Por Marlene Carvalho
Conversa de feira
O que a jovem vai levar hoje? pergunta o feirante a uma senhora de uns setenta anos, que voltava da praia. Ela não compra nada e eu digo: aqui é o único lugar em que ela pode ser chamada de jovem. Ele cai na risada.
Na feira da Praça Gal. Osório, em Ipanema, que eu frequento fielmente há mais de quarenta anos, fui chamada de jovem até uma certa idade, agora não mais. Dois ou três feirantes têm me chamado de mãe: acho péssimo, mas não reclamo , eles querem agradar. Uma variação possível é ser tratada de madrinha, como faz um cadeirante sem pernas a quem eu dou esmola .
A última novidade em matéria de tratamento interclasses é chamar as mulheres de doutora. Parece uma extensão do velho costume de chamar de doutor qualquer homem branco, hétero, de classe média, que tenha carro. Chegou a nossa vez.
O feirante que me doutorou é negro, alto e forte, vende frutas selecionadas e tem dois ajudantes. Ele costumava falar umas frases em francês quando apareciam franceses na área. Bonjour, madame. C’est très sucrée!

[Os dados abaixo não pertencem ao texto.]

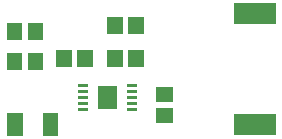
<source format=gbr>
G04 start of page 9 for group -4015 idx -4015 *
G04 Title: (unknown), toppaste *
G04 Creator: pcb 20110918 *
G04 CreationDate: Sat 30 Mar 2013 03:35:01 AM GMT UTC *
G04 For: railfan *
G04 Format: Gerber/RS-274X *
G04 PCB-Dimensions: 130000 55000 *
G04 PCB-Coordinate-Origin: lower left *
%MOIN*%
%FSLAX25Y25*%
%LNTOPPASTE*%
%ADD44R,0.0660X0.0660*%
%ADD43R,0.0117X0.0117*%
%ADD42R,0.0512X0.0512*%
%ADD41R,0.0700X0.0700*%
G54D41*X98500Y9000D02*X105500D01*
X98500Y46000D02*X105500D01*
G54D42*X71607Y19043D02*X72393D01*
X71607Y11957D02*X72393D01*
X22095Y10181D02*Y7819D01*
X33905Y10181D02*Y7819D01*
G54D43*X43605Y21940D02*X45903D01*
X43605Y19970D02*X45903D01*
X43605Y18000D02*X45903D01*
X43605Y16030D02*X45903D01*
X43605Y14060D02*X45903D01*
X60097D02*X62395D01*
X60097Y16030D02*X62395D01*
X60097Y18000D02*X62395D01*
X60097Y19970D02*X62395D01*
X60097Y21940D02*X62395D01*
G54D44*X53000Y18400D02*Y17600D01*
G54D42*X62543Y42393D02*Y41607D01*
X55457Y42393D02*Y41607D01*
Y31393D02*Y30607D01*
X62543Y31393D02*Y30607D01*
X45543Y31393D02*Y30607D01*
X38457Y31393D02*Y30607D01*
X21957Y40393D02*Y39607D01*
X29043Y40393D02*Y39607D01*
Y30393D02*Y29607D01*
X21957Y30393D02*Y29607D01*
M02*

</source>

Um dia eu lhe perguntei se tinha vivido na França, ele riu, disse que aprendeu na feira. Mas agora os turistas desapareceram e ele está renovando seu estilo. Eu comprei apenas uma dúzia de tangerinas (très sucrées) , enquanto ele esgrimia meu título: O que mais, doutora? Tudo ok, doutora? Até pra semana, doutora.
Comida de rua
A Rua Antonio Parreiras, em Ipanema, não tem estabelecimentos comerciais, mas ali encontramos, a preços módicos, comidinhas tradicionais que ninguém tem tempo ou paciência para fazer. Os vendedores fixos são três. Um rapaz alto, forte e muito sério ocupa o melhor ponto, próximo do portão do Hospital de Ipanema. Numa vitrine montada sobre duas rodas, traz empadão de frango, quibes fritos, cocadas, bolo, café e Guaravita. Chega antes das sete horas e sai por volta das duas, regular como um funcionário público.
A segunda vendedora se instala a alguns metros do primeiro (as distâncias são respeitadas com rigor). Sua vitrine é menor e a postura, mais relax. Tem uma jovem ajudante de penteado afro e põe na calçada três banquinhos de plástico encardidos. Um cartaz anuncia os preços: café, 1 real; pingado, 2 reais; bolo de copo, 4 reais. Por algum tempo, fez propaganda de um quarto para alugar por 400 reais.
Um senhor grisalho, magro e discreto é o terceiro vendedor , na esquina da Rua Jangadeiros. Seus produtos são uma festa para olhos gulosos: bolo de banana marrom brilhante de calda queimada, cuscuz branquinho eriçado de fiapos de côco, empadão de frango de crosta dourada, bolo mármore, cocadas pretas e brancas, pudim de leite condensado. As comidas são cortadas em pedaços uniformes, tudo muito bem apresentado.
A freguesia dos três vendedores são os pacientes da fila do Hospital, as pessoas que nele trabalham, os funcionários da Telefônica, os porteiros e entregadores da Antonio Parreiras.
Melhor isso que hambúrguer e fritas a preços absurdos.
Marlene Carvalho é escritora e professora aposentada da UFRJ.